Entropy of $f^{m(x)+n}$ of full shift Let $(X,\mu,f)$ be a two-sided full shift system. Assume that there is $t \in \mathbb{N}$ such that for every $n \in \mathbb{N}$ and $x \in X$, we can define $T(x)=f^{n+m(x)}(x)$, where $m(x) \leq t; $ $m(x) \in \mathbb{N}$ and that depends on $x$. I also assume that $T$ is measure preserving.
It is well-known that $h_{\mu}(f^n)=nh_{\mu}(f)$, where $h_{\mu}$ is the measure-theoretic entropy.
Can we use the above fact to say $h_{\mu}(T) \leq (n+t)h_{\mu}(f)$?

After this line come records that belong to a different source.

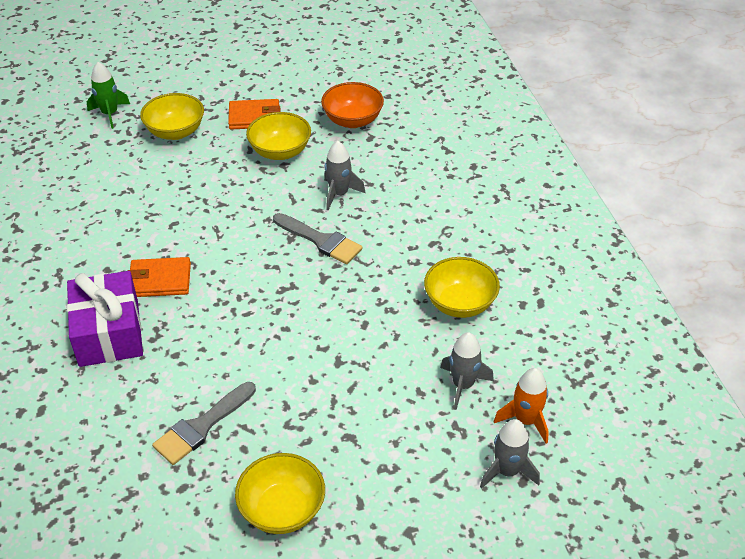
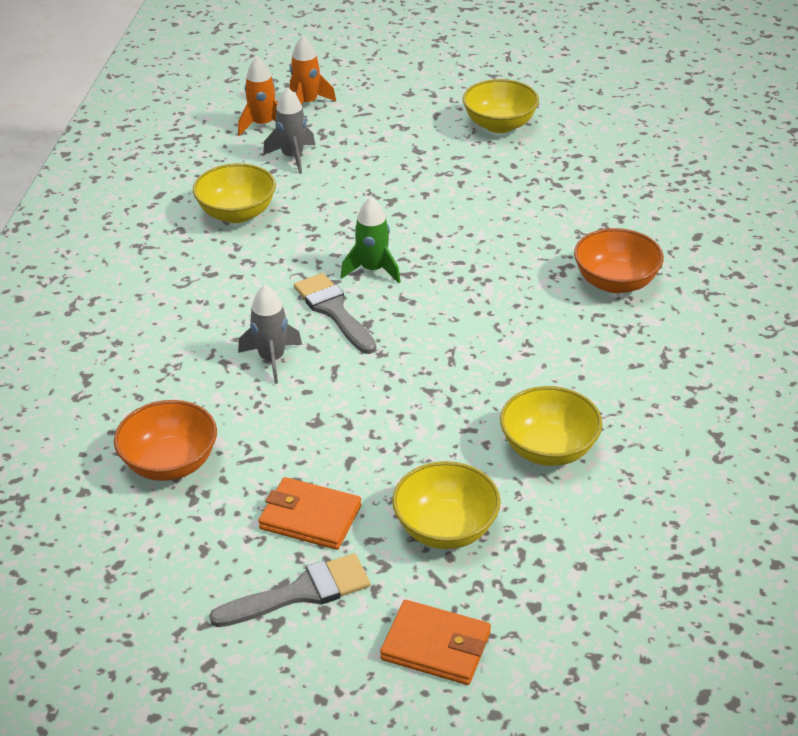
camera: 155 degrees left, 5 degrees down
(109, 333) = (615, 282): purple gift -> orange bowl
(110, 114) = (542, 603): green rocket -> green rocket (373, 270)
(160, 280) = (542, 319): orange wallet -> orange wallet (436, 646)
(202, 426) = (544, 187): grey brush -> grey brush (300, 593)
(280, 152) = (308, 443): yellow bowl -> yellow bowl (548, 449)
(507, 471) = (307, 103): grey rocket -> orange rocket

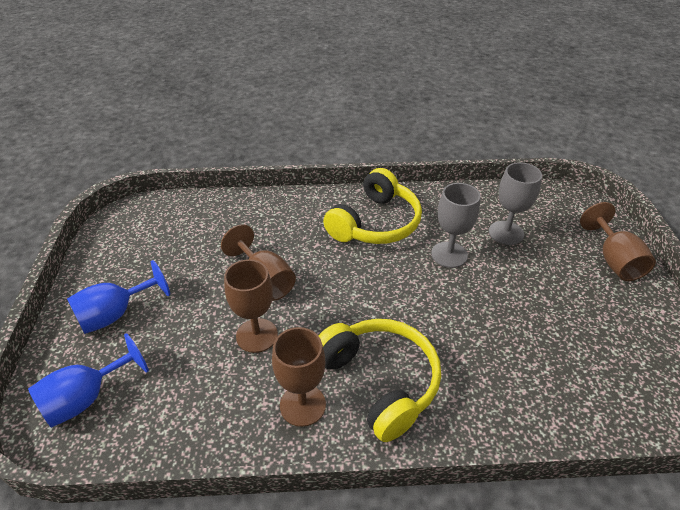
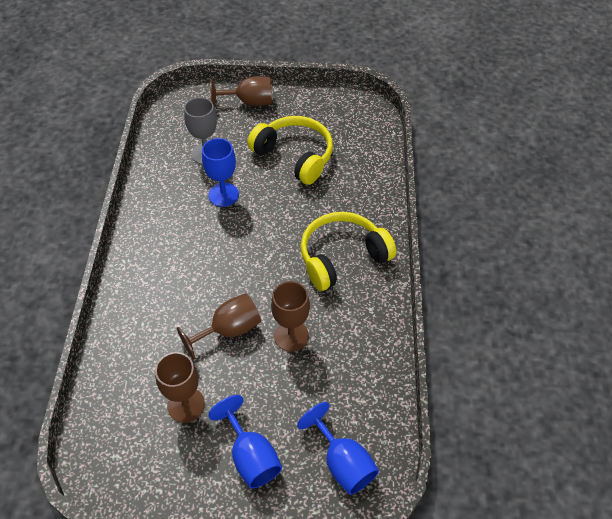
camera: 85 degrees left, 10 degrees up
(302, 405) = (358, 305): brown goblet -> brown goblet (186, 405)
(375, 223) = (171, 239): yellow headphones -> yellow headphones (294, 156)
(449, 255) = (223, 195): grey goblet -> blue goblet

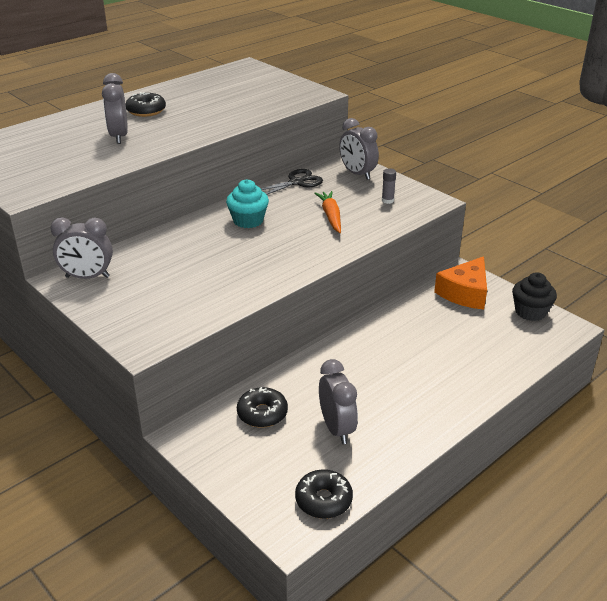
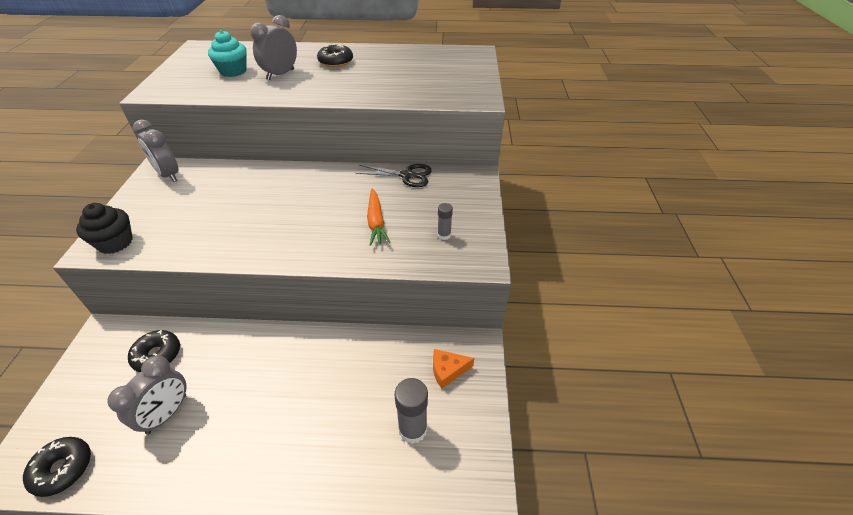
camera: 45 degrees right, 10 degrees up
(248, 221) = (318, 189): turquoise cupcake -> turquoise cupcake (233, 71)
(331, 216) = (376, 222): orange carrot -> orange carrot turned 135 degrees clockwise
(357, 174) = (465, 194): grey clock -> none
(465, 293) = (447, 370): orange cheese -> orange cheese, size x0.59
(492, 328) = (412, 429): none -> grey glue stick
(530, 312) = (474, 443): black cupcake -> black cupcake (115, 242)

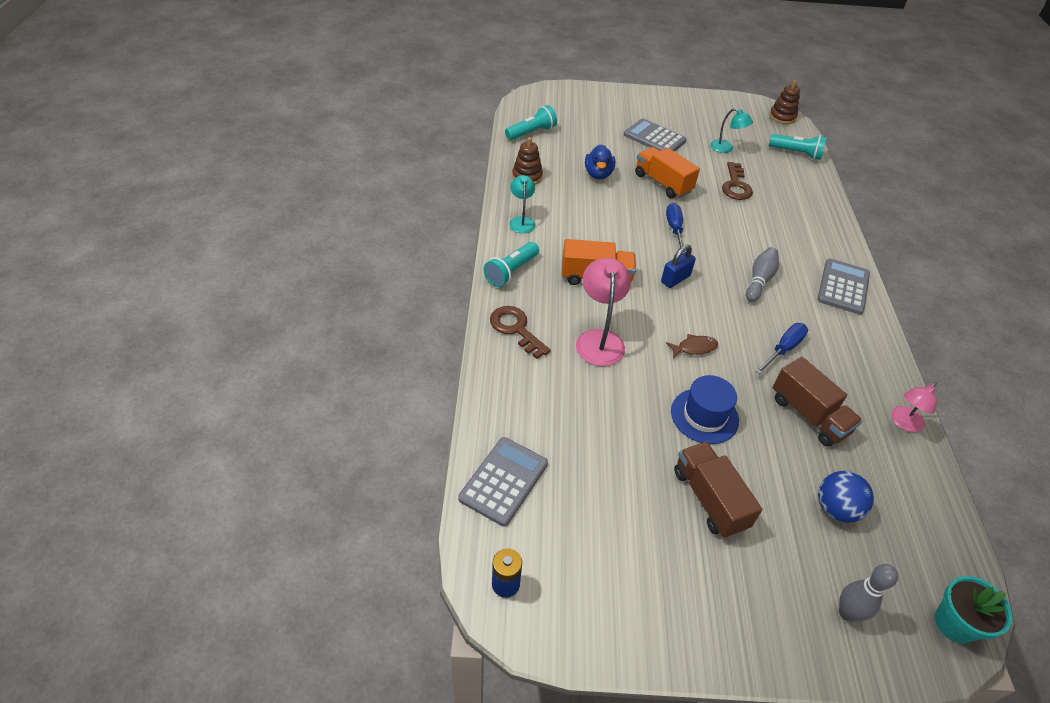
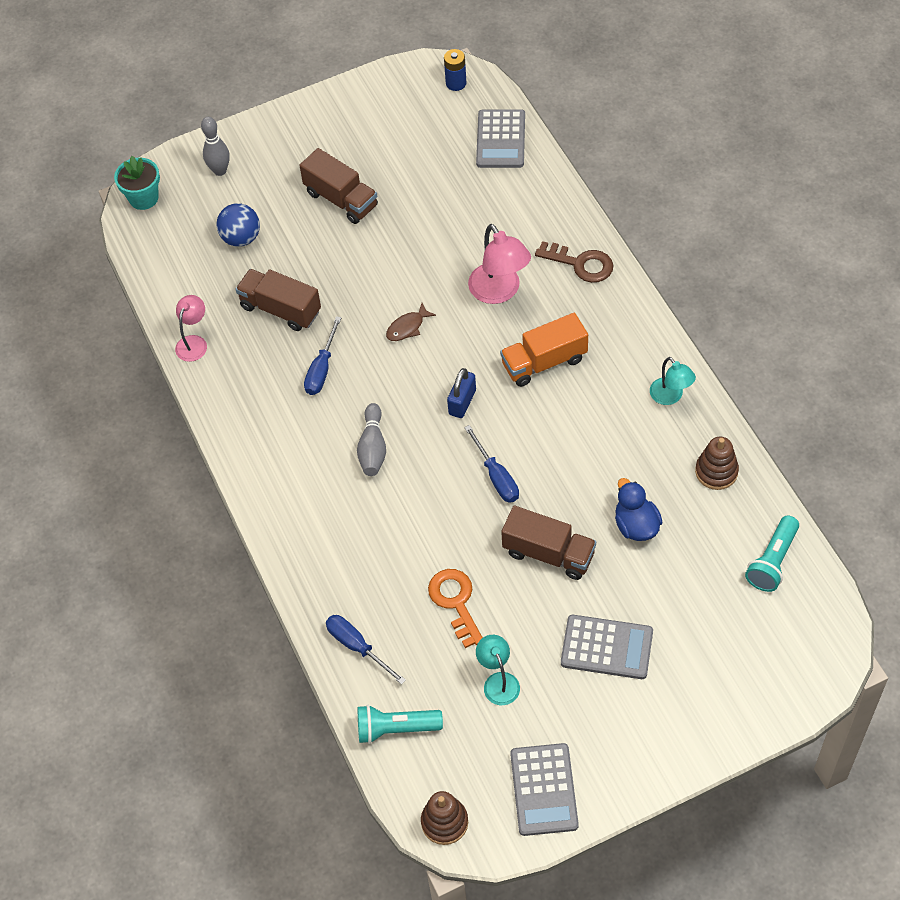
camera: 160 degrees right, 10 degrees up
(511, 271) = (631, 324): turquoise flashlight -> none
(662, 183) = (548, 553): orange truck -> brown truck
(704, 416) = (371, 264): blue hat -> none
(726, 148) = (498, 681): turquoise lamp -> turquoise lamp turned 60 degrees clockwise
(735, 185) = (455, 602): brown key -> orange key
(809, 190) = (357, 647): none -> blue screwdriver
(843, 287) = (278, 487): grey calculator -> grey calculator (544, 790)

Edit: As it was mentioned in comments, $T$ is not necessarily measure preserving. I add the assumption that $T$ is measure preserving.
 A: If I understand right, your function $m$ (for a fixed $n$) takes on only finitely many values, which are all measurable sets. You can then define the partition $\{m^{-1}(i)\}$ and the associated finite $\sigma$-algebra $\mathcal{B}$.
If we define $\mathcal{A}$ to be any finite sub-$\sigma$-algebra of your original $\sigma$-algebra of measurable sets, then it's well-known (Corollary 4.10 of Walters) that $k^{-1} H_\mu\left(\bigvee_{i=0}^{k-1} T^{-i} \mathcal{A} \right)$ converges (in fact decreases) to $h_\mu(T, \mathcal{A})$.
In your case, I think by definition $\bigvee_{i = 0}^k T^{-i} \mathcal{A}$ is contained in
$\bigvee_{i = 0}^{k(n+t)-1} f^{-i} (\mathcal{A} \vee \mathcal{B})$. Therefore,
$k^{-1} H_\mu\left(\bigvee_{i=0}^{k-1} T^{-i} \mathcal{A} \right)
\leq k^{-1} H_\mu\left(\bigvee_{i = 0}^{k(n+t)-1} f^{-i} (\mathcal{A} \vee \mathcal{B}) \right) = (n+t) (k(n+t))^{-1} H_\mu\left(\bigvee_{i = 0}^{k(n+t)-1} f^{-i} (\mathcal{A} \vee \mathcal{B}) \right).$
But by the above, the first quantity approaches $h_\mu(T, \mathcal{A})$ and the final quantity approaches $(n+t) h_\mu(f, \mathcal{A} \vee \mathcal{B})$. Therefore, $h_\mu(T, \mathcal{A}) \leq (n+t) h_\mu(f, \mathcal{A} \vee \mathcal{B})$, and then taking the supremum over $\mathcal{A}$ yields $h_\mu(T) \leq (n+t) h_\mu(f)$.